Schreiben Sie aus dem Text über die Ausstellung „Müde Helden“ die Stelle wörtlich ab, die mit „Erwartungsfroh blickte das“ beginnt und bis einschließlich „ihrer herbeigesehnten Geburtsstunde.“ reicht.

- **GEZEIGTER TEXTAUSSCHNITT**
=======

Die Ausstellung “Müde Helden“ vereint Malerei der utopischen Hoffnung von Ferdinand Hodler, Aleksandr Dejneka und Neo Rauch

Erwartungsfroh blickte das frühe 20. Jahrhundert auf den Neuen Menschen. Auf Lebensreformen, Wanderbewegungen und einen neugeborenen Typus Mensch, wie er in der Folge der Oktoberrevolution im Plansoll stand. Wie er schon lange vor dem politischen Umsturz von Philosophie, Anthroposophie und den Künsten als kommende Lichtgestalt heraufbeschworen wurde.

Geblieben ist von der euphorischen Aufbruchstimmung von gestern der Fall in Melancholie heute. Die Helden sind müde geworden und waren es vielleicht schon ein wenig zu Zeiten ihrer herbeigesehnten Geburtsstunde.

Mit einem ungewöhnlichen Künstlertrio umspannt die Kunsthalle jetzt diese Zeit von Aufstieg und Fall der Utopie des Neuen Menschen. Ihre Ausstellung "Müde Helden" zeigt in unmittelbarem Vergleich rund 90 Gemälde des Schweizers Ferdinand Hodler (1853-1918), des hierzulande noch weitgehend unbekannten Russen Aleksandr Dejneka (1899-1969) und des deutschen Künstlers Neo Rauch (geboren 1960). Mit Hodler, dessen mit der Natur korrespondierenden Helden, beginnt der heroische Aufbruch der Schau. Ihre Fortsetzung findet sie im Werk Aleksandr Dejnekas, das die Heroen der aufstrebenden Arbeiterklasse verstärkt in den neuen urbanen Gegebenheiten des technischen Zeitalters ansiedelt.

Oft verblüffend ähnlich in Motiv und Thema, gelegentlich überraschend kongruent im Bildaufbau, zeigt sich gegenüber den Gemälden der Erstgenannten das Werk von Neo Rauch. In ihm aber sind die Helden müde geworden, verharren in ihren Handlungen, als gelte es zu überdenken, wer und was sie sind. Der heroische Aufbruch ist zum Stillstand gekommen, das ungebrochene "So weiter" der Utopie wie ein wechselwarmes Tier in der Nacht erstarrt.

Doch auch im Werk von Hodler und Dejneka finden sich Anzeichen für die aufkommende Krise des Helden. Nicht nur, weil sich im Pathos seiner Darstellung mehr das übersteigerte Herbeisehnen als die innere Überzeugung ihrer künftigen Existenz bemerkbar macht, "die Zeichen des Artifiziellen und Dekorativen", die sie zu "müden Helden" erklärt, wie es in Bezug auf Hodler heißt. Es finden sich auch im Werk der beiden etliche Beispiele für eine durchaus trostlose, von Zweifeln eingefärbte Weltsicht.

=======

- **DATENTEIL**
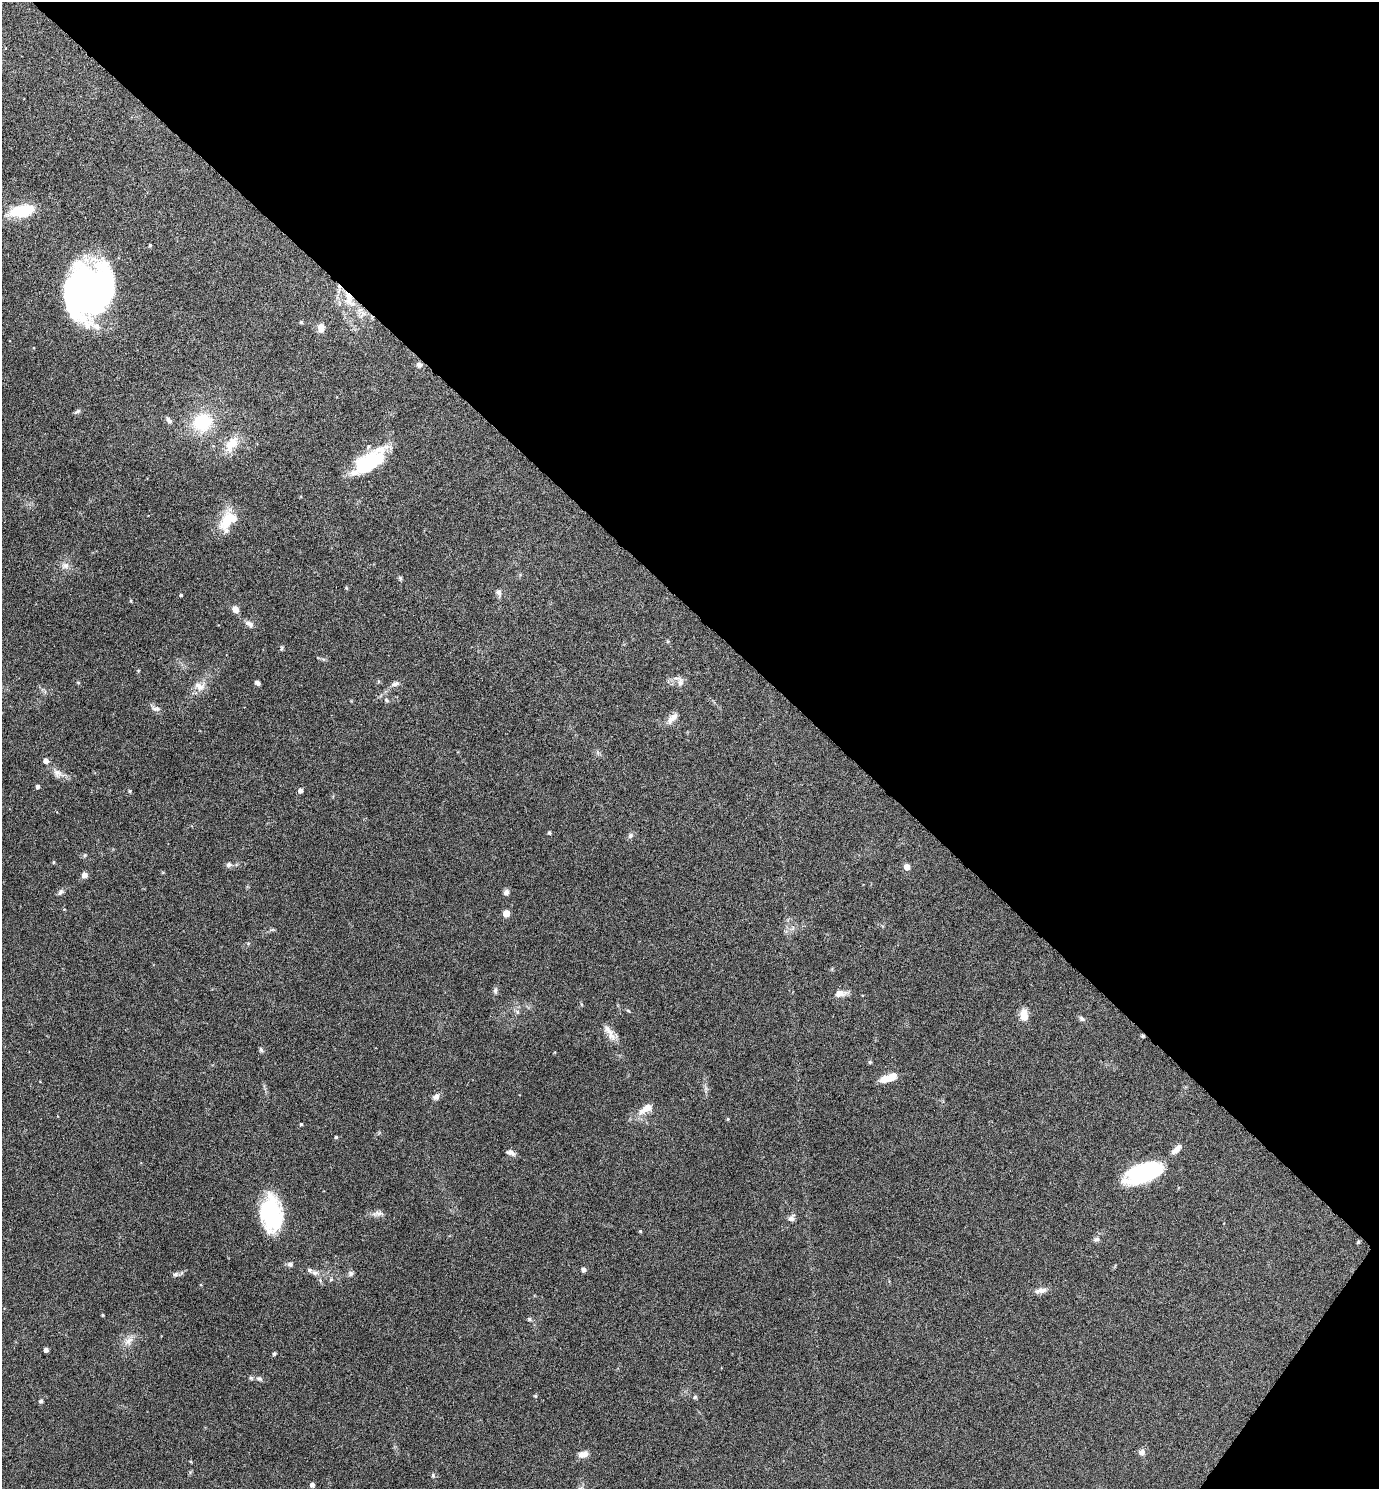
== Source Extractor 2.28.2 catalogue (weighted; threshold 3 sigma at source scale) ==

=======

- **ERGEBNIS DER ÜBUNG**
Erwartungsfroh blickte das frühe 20. Jahrhundert auf den Neuen Menschen. Auf Lebensreformen, Wanderbewegungen und einen neugeborenen Typus Mensch, wie er in der Folge der Oktoberrevolution im Plansoll stand. Wie er schon lange vor dem politischen Umsturz von Philosophie, Anthroposophie und den Künsten als kommende Lichtgestalt heraufbeschworen wurde.

Geblieben ist von der euphorischen Aufbruchstimmung von gestern der Fall in Melancholie heute. Die Helden sind müde geworden und waren es vielleicht schon ein wenig zu Zeiten ihrer herbeigesehnten Geburtsstunde.